Je ne puis m'empêcher de m'égayer honnêtement, en pensant que M. de Lapommeraye a cru tuer le naturalisme avec une comparaison. Il s'attaque à l'esprit moderne tout entier, et il n'a qu'une belle comparaison pour arme. Imaginez une rose pour barrer le chemin à un torrent. Veut-on savoir ce que c'est que le naturalisme, tout simplement? Dans la science, le naturalisme, c'est le retour à l'expérience et à l'analyse, c'est la création de la chimie et de la physique, ce sont les méthodes exactes qui, depuis la fin du siècle dernier, ont renouvelé toutes nos connaissances; dans l'histoire, c'est l'étude raisonnée des faits et des hommes, la recherche des sources, la résurrection des sociétés et de leurs milieux; dans la critique, c'est l'analyse du tempérament de l'écrivain, la reconstruction de l'époque où il a vécu, la vie remplaçant la rhétorique; dans les lettres, dans le roman surtout, c'est la continuelle compilation des documents humains, c'est l'humanité vue et peinte, résumée en des créations réelles et éternelles. Tout notre siècle est là, tout le travail gigantesque de notre siècle, et ce n'est pas une comparaison de M. de Lapommeraye qui arrêtera ce travail.
Certes, je reconnais moi-même l'inutilité de ces polémiques. Le naturalisme se produira au théâtre, cela est indéniable pour moi, parce que cela est dans la loi même du mouvement qui nous emporte. Mais, au lieu de donner ici de bonnes raisons, j'aimerais mieux que de grandes oeuvres naturalistes parussent au théâtre. M. de Lapommeraye, si elles réussissaient, serait le premier à les applaudir et à les louer devant son public. Alors, nous serions parfaitement d'accord, ce que je désire de tout mon coeur.
Un autre critique, M. Poignand, veut bien également n'être pas de mon avis.

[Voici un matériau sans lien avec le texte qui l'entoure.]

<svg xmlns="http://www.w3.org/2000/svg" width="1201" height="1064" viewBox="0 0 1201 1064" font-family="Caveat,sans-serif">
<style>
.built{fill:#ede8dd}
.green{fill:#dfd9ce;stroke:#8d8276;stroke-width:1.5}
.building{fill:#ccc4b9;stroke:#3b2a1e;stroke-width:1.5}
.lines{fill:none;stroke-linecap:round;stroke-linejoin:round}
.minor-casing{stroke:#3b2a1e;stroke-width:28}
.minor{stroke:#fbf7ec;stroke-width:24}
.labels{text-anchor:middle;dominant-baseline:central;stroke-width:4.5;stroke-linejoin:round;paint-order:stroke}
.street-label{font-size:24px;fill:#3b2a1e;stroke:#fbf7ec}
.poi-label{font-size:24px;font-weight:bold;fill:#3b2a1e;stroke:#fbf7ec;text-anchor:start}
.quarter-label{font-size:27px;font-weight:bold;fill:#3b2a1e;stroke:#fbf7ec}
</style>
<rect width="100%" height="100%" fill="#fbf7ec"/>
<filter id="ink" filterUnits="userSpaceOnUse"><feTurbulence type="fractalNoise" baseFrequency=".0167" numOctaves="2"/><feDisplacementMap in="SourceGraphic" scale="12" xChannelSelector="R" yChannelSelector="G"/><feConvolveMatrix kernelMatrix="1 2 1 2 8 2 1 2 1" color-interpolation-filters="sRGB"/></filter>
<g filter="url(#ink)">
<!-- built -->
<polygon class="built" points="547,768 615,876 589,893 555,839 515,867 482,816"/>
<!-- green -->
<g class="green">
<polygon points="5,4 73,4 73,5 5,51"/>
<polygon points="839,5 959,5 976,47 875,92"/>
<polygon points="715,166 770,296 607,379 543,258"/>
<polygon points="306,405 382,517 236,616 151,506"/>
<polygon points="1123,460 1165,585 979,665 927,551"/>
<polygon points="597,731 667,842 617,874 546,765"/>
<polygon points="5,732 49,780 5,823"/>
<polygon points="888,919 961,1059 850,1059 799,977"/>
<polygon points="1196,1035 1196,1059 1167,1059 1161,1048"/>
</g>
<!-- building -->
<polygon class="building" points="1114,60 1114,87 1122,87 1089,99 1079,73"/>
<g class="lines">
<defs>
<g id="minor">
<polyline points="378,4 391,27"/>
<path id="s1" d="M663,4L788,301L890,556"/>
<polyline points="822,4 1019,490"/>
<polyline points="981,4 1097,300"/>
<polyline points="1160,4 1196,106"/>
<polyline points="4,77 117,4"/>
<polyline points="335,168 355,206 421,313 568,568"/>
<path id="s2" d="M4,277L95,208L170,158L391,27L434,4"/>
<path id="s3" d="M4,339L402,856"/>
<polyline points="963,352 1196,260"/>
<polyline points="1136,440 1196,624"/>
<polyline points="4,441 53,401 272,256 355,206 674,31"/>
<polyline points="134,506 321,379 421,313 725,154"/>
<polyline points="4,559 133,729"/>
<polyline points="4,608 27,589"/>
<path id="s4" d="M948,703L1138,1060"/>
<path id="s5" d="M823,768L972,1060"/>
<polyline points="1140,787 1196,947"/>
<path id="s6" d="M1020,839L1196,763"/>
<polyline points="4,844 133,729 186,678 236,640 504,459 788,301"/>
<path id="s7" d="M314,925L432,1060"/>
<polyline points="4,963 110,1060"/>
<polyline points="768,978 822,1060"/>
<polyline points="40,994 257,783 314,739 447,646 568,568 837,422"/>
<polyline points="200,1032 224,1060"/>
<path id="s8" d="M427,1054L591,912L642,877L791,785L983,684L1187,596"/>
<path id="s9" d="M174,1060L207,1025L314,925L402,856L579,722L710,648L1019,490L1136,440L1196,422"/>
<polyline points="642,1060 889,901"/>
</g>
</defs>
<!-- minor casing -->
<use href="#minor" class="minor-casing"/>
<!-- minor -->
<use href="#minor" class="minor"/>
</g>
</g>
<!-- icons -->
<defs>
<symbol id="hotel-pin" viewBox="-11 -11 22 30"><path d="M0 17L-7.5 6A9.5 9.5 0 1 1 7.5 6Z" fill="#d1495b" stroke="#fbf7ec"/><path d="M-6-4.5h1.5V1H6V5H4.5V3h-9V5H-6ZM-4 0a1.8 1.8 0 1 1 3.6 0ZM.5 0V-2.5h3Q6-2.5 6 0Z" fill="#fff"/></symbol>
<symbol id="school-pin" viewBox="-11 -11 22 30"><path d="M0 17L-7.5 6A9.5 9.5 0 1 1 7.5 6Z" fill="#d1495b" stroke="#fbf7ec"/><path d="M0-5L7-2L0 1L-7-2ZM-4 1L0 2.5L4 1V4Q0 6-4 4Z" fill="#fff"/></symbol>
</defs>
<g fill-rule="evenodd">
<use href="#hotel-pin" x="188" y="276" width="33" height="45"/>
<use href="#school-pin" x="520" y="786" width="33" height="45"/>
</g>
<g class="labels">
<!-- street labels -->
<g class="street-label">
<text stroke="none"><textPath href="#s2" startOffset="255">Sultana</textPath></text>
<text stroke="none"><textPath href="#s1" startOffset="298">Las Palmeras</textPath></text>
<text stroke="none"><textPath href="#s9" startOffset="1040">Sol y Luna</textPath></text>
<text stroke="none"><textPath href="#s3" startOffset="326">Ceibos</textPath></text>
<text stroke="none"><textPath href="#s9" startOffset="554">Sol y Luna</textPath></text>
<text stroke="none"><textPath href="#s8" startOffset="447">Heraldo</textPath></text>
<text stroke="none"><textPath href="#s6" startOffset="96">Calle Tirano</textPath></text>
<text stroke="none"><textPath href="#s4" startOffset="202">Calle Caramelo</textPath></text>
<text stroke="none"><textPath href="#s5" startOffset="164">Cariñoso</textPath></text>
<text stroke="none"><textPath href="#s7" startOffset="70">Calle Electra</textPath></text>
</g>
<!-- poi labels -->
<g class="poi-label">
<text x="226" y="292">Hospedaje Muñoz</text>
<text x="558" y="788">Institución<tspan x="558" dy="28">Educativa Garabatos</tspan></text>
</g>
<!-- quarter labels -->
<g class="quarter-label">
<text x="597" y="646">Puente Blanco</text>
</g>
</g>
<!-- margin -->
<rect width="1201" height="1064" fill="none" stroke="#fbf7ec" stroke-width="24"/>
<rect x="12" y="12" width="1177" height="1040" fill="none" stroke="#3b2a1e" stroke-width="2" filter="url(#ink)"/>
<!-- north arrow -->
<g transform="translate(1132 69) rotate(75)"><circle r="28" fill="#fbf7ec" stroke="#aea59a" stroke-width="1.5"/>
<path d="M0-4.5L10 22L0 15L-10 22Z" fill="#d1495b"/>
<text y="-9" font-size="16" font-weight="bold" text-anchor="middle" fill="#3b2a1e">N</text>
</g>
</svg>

Je néglige les attaques qu'il dirige contre mes propres oeuvres; c'est là un massacre enfantin, auquel je m'habitue, et dont je souris. Je ne m'arrête pas également à son amusant paradoxe, par lequel ce sont les personnages historiques qui sont vivants, tandis que nous autres, vivants, nous sommes morts. Mais il fait sur le drame historique des réflexions qui m'intéressent.
Je crois avoir moi-même indiqué que le drame historique prendrait seulement de l'intérêt, le jour où les auteurs, renonçant aux pantins de fantaisie, s'aviseront de ressusciter les personnages réels, avec leurs tempéraments et leurs idées, avec toute l'époque qui les entoure. M. Poignand annonce la venue d'une jeune école, qui songe à ces résurrections de l'histoire. Voilà qui est parfait. L'entreprise est formidable, car elle nécessitera des recherches immenses et un talent d'évocation rare. Mais j'applaudirai très volontiers, si elle réussit. D'ailleurs, M. Poignand ne s'aperçoit peut-être pas que le drame dont il parle serait le drame historique naturaliste. Gustave Flaubert n'a pas suivi une autre méthode pour écrire Salammbô. J'accepte parfaitement le drame historique, ainsi compris, parce qu'il mène tout droit au drame moderne, tel que je le demande. On ne peut pas être exclusif: si l'on ressuscite le passé, c'est tout le moins qu'on laisse vivre le présent.